#### Exercise goal
Copy out the stretch of the course page from "Course Overview" through "optical communication systems.", substituting "analog" for "analogue".

#### Excerpt to read
--- Begin ---
ELECTENG 732 : Communication Systems

Engineering

2021 Semester One (1213) (15 POINTS)

Course Prescription

Analog AM and FM modulation. Noise in AM and FM systems. AM modulators and demodulators. Coherent and non-coherent receivers. Superheterodyne receivers. Multiplexing: FDM, TDM, CDMA. Pulse modulation. Nyquist theorem; PCM modulation and multiplexing. Baseband digital transmission; optimal filtering; matched filter detection; probability of error. Intersymbol interference, waveform coding and data compression, base-band data transmission. Introduction to digital systems and modulations.

Course Overview

Communication Systems is a comprehensive and foundation course in classical communication theory. Both analogue and baseband digital communications are considered, which are the base for understanding the operation of various communication systems like mobile (cell phone), wired and wireless communications, satellite, infrared, and optical communication systems.
Communication systems are at the heart of the information era. They are considered as a separate field in engineering and can be an integral part of other systems like power systems, robotic systems, space systems, and systems for industrial automation.
This course contains the fundamental knowledge required for an understanding of the closely related courses in digital communications, wireless communications, and radio systems. These courses combine to give a base knowledge for a professional profile of a radio or a communication systems engineer having a high level of employability in the telecommunications and related industries.


Course Requirements

Prerequisite: ELECTENG 303 or 331 Restriction: ELECTENG 412

Capabilities Developed in this Course

Capability 1: Disciplinary Knowledge and Practice
Capability 2: Critical Thinking
Capability 3: Solution Seeking
Capability 4: Communication and Engagement
Capability 5: Independence and Integrity
Capability 6: Social and Environmental Responsibilities

Learning Outcomes

By the end of this course, students will be able to:
  1. Understand and describe the general structure of a communication system and be able to identify its blocks. Demonstrate ability to describe the main functions of all blocks and their interconnections. Understand signal representations in time, phasor and frequency domain from application point of view in communications systems. Demonstrate an understanding of terms modulation, demodulation, encryption and decryption. (Capability 1.1, 2.1, 2.2, 3.1 and 3.2)
--- End ---
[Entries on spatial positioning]
--- Begin ---
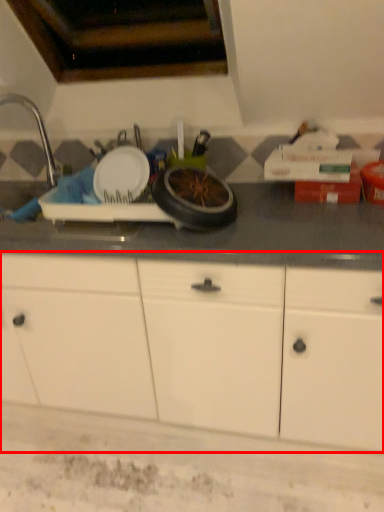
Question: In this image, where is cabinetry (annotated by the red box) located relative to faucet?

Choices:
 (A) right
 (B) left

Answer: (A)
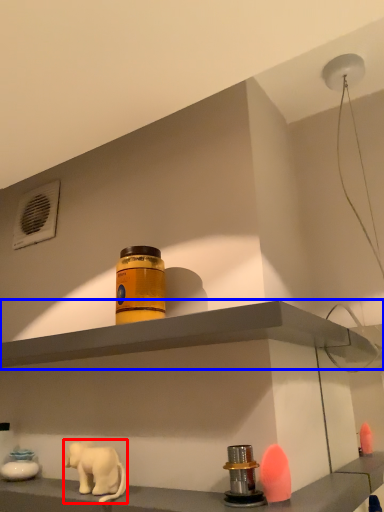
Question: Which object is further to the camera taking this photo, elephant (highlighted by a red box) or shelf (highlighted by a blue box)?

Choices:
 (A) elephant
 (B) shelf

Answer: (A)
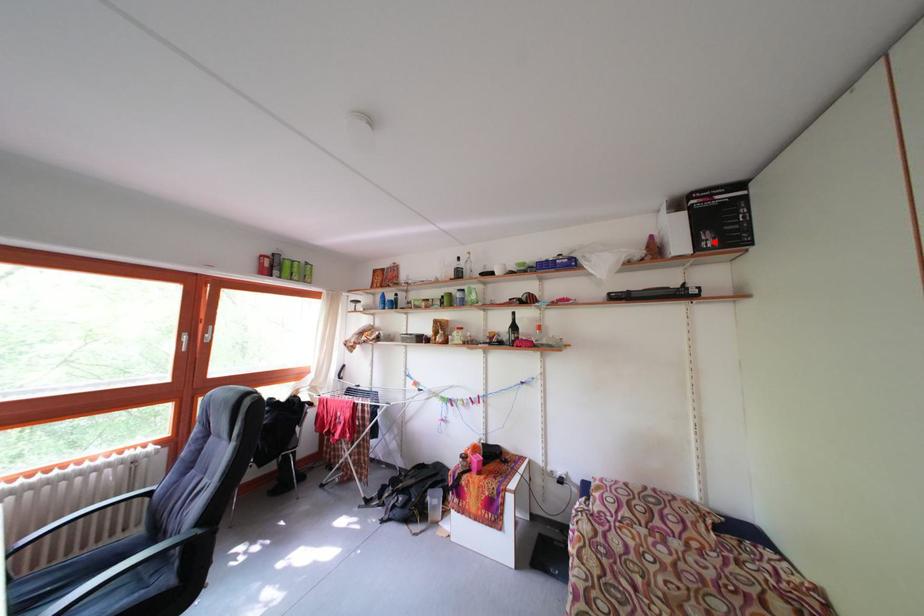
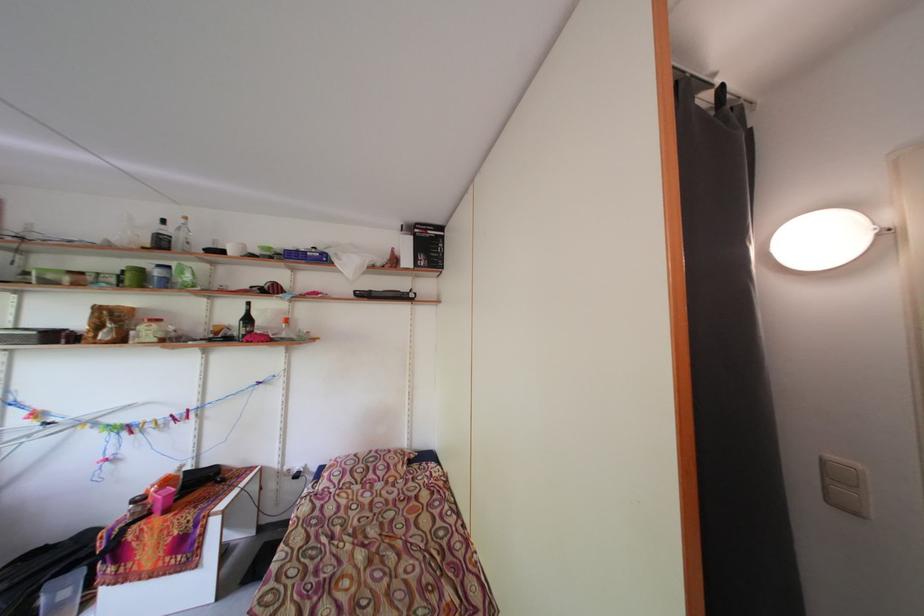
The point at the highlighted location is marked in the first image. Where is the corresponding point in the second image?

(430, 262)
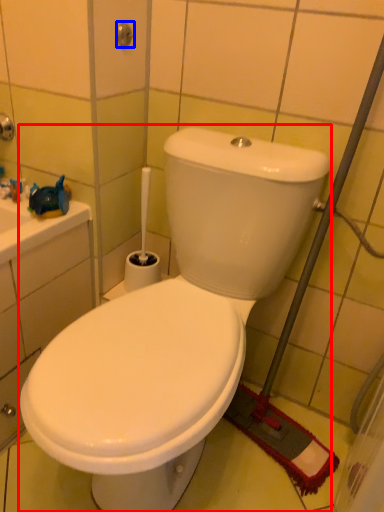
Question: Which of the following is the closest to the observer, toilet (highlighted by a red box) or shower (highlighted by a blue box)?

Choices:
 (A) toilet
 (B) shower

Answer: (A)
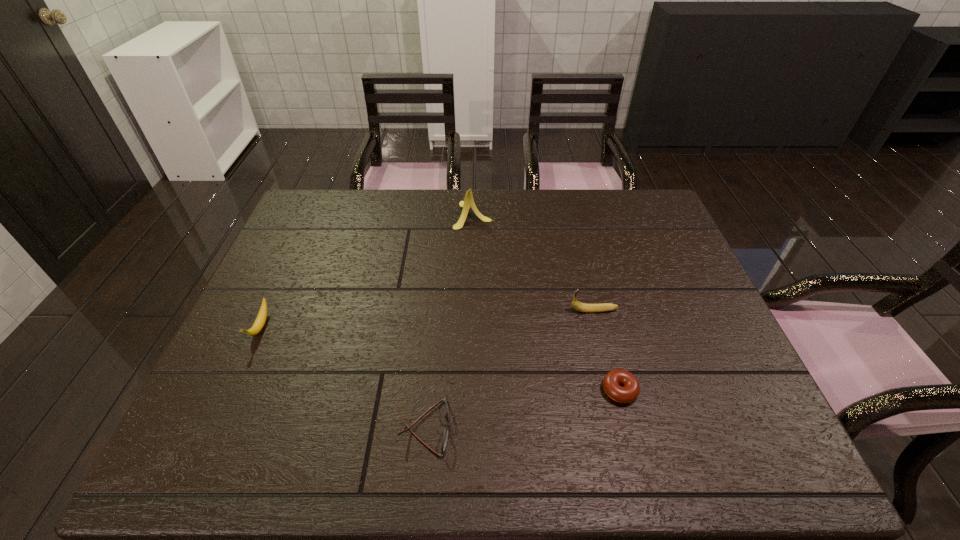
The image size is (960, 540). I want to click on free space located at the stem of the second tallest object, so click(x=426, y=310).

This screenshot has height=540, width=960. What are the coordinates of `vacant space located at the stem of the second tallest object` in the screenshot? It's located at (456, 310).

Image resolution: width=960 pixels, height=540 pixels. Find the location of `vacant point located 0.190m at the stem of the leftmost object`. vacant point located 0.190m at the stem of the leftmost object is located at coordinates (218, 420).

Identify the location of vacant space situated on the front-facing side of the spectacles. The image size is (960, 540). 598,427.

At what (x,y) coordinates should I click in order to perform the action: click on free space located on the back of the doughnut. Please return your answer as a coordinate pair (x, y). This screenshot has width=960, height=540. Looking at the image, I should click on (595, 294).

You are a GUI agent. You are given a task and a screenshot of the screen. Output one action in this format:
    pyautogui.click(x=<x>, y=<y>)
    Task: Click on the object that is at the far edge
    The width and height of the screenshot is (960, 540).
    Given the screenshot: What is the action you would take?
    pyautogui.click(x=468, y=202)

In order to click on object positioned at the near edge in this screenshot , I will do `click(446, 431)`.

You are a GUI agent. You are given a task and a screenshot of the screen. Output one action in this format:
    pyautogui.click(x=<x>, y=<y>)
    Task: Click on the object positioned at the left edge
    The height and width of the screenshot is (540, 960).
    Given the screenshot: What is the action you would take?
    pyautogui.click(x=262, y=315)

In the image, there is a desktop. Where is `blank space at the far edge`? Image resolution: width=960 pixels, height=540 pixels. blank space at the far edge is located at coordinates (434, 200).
--- End ---
#### The response
Course Overview

Communication Systems is a comprehensive and foundation course in classical communication theory. Both analog and baseband digital communications are considered, which are the base for understanding the operation of various communication systems like mobile (cell phone), wired and wireless communications, satellite, infrared, and optical communication systems.